James may appear to be brave and strong but there were times when he resigned to his family’s fate, to play the hand they were dealt with. He accepted that his education would end with high school. He had the chance to apply for a sports scholarship for table tennis at a small college in Manila, but having no money to spare, his mother dissuaded him. The scholarship did not cover the other miscellaneous school fees.

Finally, a glimmer of hope. An aunt who lived near the Universal Robina Corporation plant in Dasmariñas, Cavite, asked him if he wanted to apply for the Gokongwei Brothers Foundation’s Iskolar ni Juan program, a scholarship that would not only pay for his technical education but would also cover miscellaneous fees, housing, and expenses.

James knew this was an opportunity he cannot pass up. Wasting no time, he submitted the requirements.

“I didn’t think about whether I would pass or not; I just needed to know that I’d tried,” he said.

The happiest day of his life came when he found out the school accepted his application. A door that had seemed closed had opened.

As a GBF Iskolar ni Juan, James studied technical and theoretical subjects. In the Mechatronics curriculum—electricals, pneumatics, programming, hydraulics—he learned necessary skills to operate machinery. Even more important, he learned values through the program. “The best thing about the Iskolar ni Juan program is that it’s taught me how to be a better person,” he said. “I learned the importance of discipline and how to get along with people,” he added.

Now, on the job, he continues his education through industry immersion. He works as a Production Operator in the Cooking Section at URC Cavite, operating a machine that makes Dynamite and XO candies. “Here, I really learned what the word ‘responsibility’ means,” he said. “I need to be responsible because one mistake could stop the whole production and cost the company money.”

With the keys to his future in his hands, he’s now able to open doors for others like him. His stable income has allowed him to put two siblings through school and to help a cousin graduate. Two other siblings have followed his example and are now in the Iskolar ni Juan program.

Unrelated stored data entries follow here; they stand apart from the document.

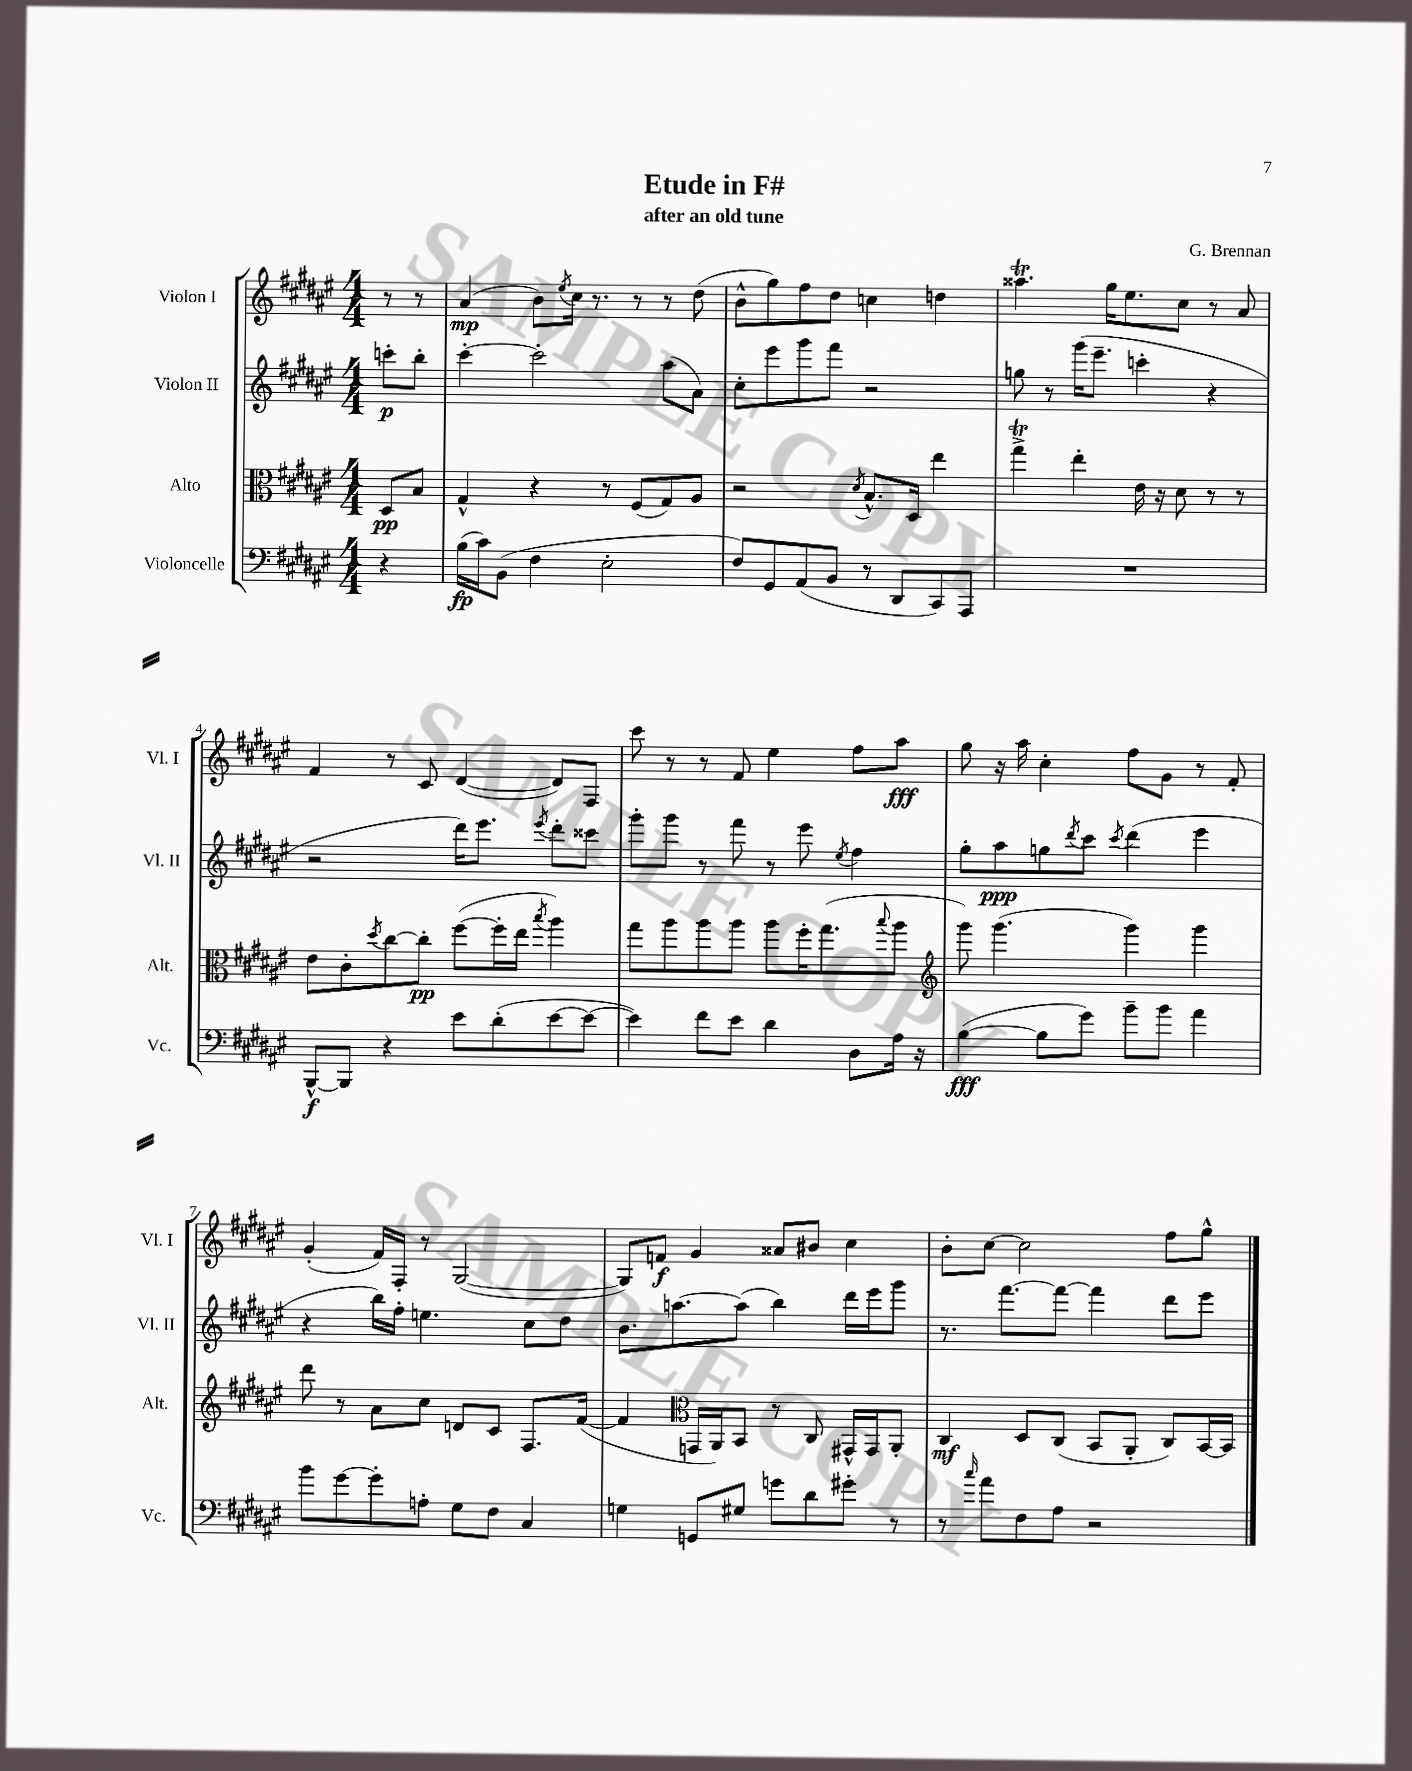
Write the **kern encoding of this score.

**kern	**kern	**kern	**kern
*staff4	*staff3	*staff2	*staff1
*clefF4	*clefC3	*clefG2	*clefG2
*k[f#c#g#d#a#e#]	*k[f#c#g#d#a#e#]	*k[f#c#g#d#a#e#]	*k[f#c#g#d#a#e#]
*M4/4	*M4/4	*M4/4	*M4/4
4r	8D#	8ccc'	8r
.	8B	8bb'	8r
=	=	=	=
(16B	4G#^^	[4ccc#'	(4a#
16c#)	.	.	.
(8BB	.	.	.
4F#	4r	2ccc#']	8b)
.	.	.	8qee#
.	.	.	16cc#
.	.	.	8.r
2E#'	8r	.	.
.	(8F#	.	8r
.	8G#)	(8aa#	8r
.	8A#	8a#)	(8dd#
=	=	=	=
8F#)	2r	8cc#'	8b^^
8GG#	.	8eee#	8gg#)
(8AA#	.	8ggg#	8ff#
8BB	.	8fff#	8dd#
.	8qd#	.	.
8r	8.B^^	2r	4cc
8DD#	.	.	.
.	16D#	.	.
8CC#)	4ee#	.	4dd
8AAA#	.	.	.
=	=	=	=
1r	4gg#^	8gg	4.aa##
.	.	8r	.
.	4ee#'	(16ggg#	.
.	.	8.eee#~	.
.	.	.	16gg#
.	.	.	8.ee#
.	16e#	4ccc'	.
.	16r	.	.
.	8d#	.	8cc#
.	8r	4r	8r
.	8r	.	8a#
=	=	=	=
[8BBB^^	8e#	2r	4f#
8BBB]	8c#'	.	.
.	8qdd#	.	.
4r	[8cc#	.	8r
.	8cc#']	.	8c#
8e#	([8ff#	16ddd#)	([4d#
.	.	8.eee#	.
(8d#'	16ff#']	.	.
.	16ee#	.	.
.	8qbb	8qeee#	.
[8e#	4aa#)	8ddd#'	8d#])
8e#_	.	8ccc##	8F#
=	=	=	=
4e#])	8gg#	8ggg#'	8ccc#
.	8aa#	8ggg#	8r
8f#	8aa#	8r	8r
8e#	8aa#	8fff#	8f#
4d#	8aa#	8r	4ee#
.	16ff#'	8eee#	.
.	(8.gg#	.	.
.	.	8qee#	.
8D#	.	4ff#	8ff#
.	8qqbb	.	.
16A#	8aa#	.	8aa#
16r	.	.	.
=	=	=	=
*	*clefG2	*	*
([4B	8ggg#)	8gg#'	8gg#
.	(4.ggg#	8aa#	16r
.	.	.	16aa#
8B]	.	8gg	4cc#'
.	.	8qddd#	.
8g#)	.	8ccc#	.
.	.	8qccc#	.
8b~	4ggg#)	(4ddd#	8ff#
8b	.	.	8g#
4a#	4ggg#	4eee#	8r
.	.	.	8f#'
=	=	=	=
8b	8ddd#	4r	(4g#'
[8g#	8r	.	.
8g#']	8a#	16bb)	16f#)
.	.	16ff#'	16F#'
8A'	8cc#	4.ee	8r
8G#	8d	.	([2G#
8F#	8c#	.	.
4C#	8.F#	8cc#	.
.	.	8dd#	.
.	([16f#	.	.
=	=	=	=
4G	4f#]	8.b	8G#])
.	.	.	8f
.	.	[8.aa	.
*	*clefC3	*	*
8GG	16GG	.	4g#
.	16AA#)	.	.
8G#	8BB	(8aa]	.
8g	8r	4bb)	8a##
8d#	8C#	.	8b#
8g#'	16GG#^^	16ddd#	4cc#
.	16GG#	16eee#	.
8r	8AA#'	8ggg#	.
=	=	=	=
8r	4C#	8.r	8b'
16qqcc#	.	.	.
8a#	.	.	[8cc#
.	.	[8.fff#	.
8F#	8D#	.	2cc#]
8A#	(8C#	8fff#_	.
2r	8BB	4fff#]	.
.	8AA#'	.	.
.	8C#)	8ddd#	8ff#
.	[16BB	8eee#	8gg#^^
.	16BB]	.	.
==	==	==	==
*-	*-	*-	*-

One sibling lives with him and is studying under the Alternative Learning System.

Two other siblings are working students employed by one of his aunts. James’ story is proof that anything is possible, so one must never stop putting in a good day’s work. “I want to continue improving myself. I might have my own family one day and I want to make sure I’m able to provide for them,” he said.

His father left big shoes to fill when James was a boy, but he’s grown into them and proven himself. He texts his mom every morning and sends her money every payday, as his father would have wanted. “I’m inspired by what my father told me before he passed away—the oldest son should stand as the father to his siblings. I feel that I’ve achieved this.”